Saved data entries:

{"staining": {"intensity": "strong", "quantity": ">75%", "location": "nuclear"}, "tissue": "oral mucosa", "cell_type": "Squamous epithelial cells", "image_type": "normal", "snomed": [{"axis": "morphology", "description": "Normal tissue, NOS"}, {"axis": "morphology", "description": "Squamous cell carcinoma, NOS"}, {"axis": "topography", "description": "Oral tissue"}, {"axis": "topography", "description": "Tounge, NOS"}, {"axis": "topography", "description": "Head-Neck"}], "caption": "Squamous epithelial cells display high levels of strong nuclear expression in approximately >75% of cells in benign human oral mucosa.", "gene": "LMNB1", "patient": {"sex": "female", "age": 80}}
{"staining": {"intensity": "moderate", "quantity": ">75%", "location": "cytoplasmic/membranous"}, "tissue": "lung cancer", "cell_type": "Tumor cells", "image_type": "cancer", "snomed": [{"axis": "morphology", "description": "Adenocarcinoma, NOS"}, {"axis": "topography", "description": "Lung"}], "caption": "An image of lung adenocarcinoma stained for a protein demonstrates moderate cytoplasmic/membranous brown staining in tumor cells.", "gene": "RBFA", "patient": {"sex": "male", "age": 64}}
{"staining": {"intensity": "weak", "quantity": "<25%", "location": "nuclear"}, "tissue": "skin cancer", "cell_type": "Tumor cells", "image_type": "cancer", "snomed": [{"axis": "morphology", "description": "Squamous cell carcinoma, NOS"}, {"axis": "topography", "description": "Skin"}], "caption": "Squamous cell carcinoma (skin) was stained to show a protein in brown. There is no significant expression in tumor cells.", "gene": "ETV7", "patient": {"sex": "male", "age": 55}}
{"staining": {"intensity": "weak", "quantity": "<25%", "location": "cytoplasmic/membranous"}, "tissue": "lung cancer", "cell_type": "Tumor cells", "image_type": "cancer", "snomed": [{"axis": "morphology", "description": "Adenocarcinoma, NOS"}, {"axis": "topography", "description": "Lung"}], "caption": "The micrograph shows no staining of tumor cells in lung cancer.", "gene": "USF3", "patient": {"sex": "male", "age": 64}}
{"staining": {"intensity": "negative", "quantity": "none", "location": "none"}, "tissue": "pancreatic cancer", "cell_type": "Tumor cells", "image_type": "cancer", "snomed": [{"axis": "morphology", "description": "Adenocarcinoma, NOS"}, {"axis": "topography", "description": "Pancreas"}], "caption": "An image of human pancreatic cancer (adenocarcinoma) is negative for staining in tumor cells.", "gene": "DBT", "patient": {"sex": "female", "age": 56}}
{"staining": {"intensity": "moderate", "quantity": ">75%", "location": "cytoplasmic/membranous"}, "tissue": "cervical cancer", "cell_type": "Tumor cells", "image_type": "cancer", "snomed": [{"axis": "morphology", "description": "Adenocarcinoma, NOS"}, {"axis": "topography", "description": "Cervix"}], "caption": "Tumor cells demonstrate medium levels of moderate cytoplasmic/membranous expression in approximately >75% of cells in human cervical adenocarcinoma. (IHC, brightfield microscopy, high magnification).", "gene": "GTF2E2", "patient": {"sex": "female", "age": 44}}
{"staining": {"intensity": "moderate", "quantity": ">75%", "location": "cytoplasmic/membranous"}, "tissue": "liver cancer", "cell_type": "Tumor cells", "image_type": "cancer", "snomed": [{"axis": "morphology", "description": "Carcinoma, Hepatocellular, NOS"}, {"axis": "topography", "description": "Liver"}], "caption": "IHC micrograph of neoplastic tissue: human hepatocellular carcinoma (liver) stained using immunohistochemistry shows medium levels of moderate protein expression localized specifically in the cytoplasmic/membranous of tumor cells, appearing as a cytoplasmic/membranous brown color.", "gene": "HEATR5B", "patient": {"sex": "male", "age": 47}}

Try it:
Only the number is needed here: how many lines in the data contain "brown"?

Task output:
3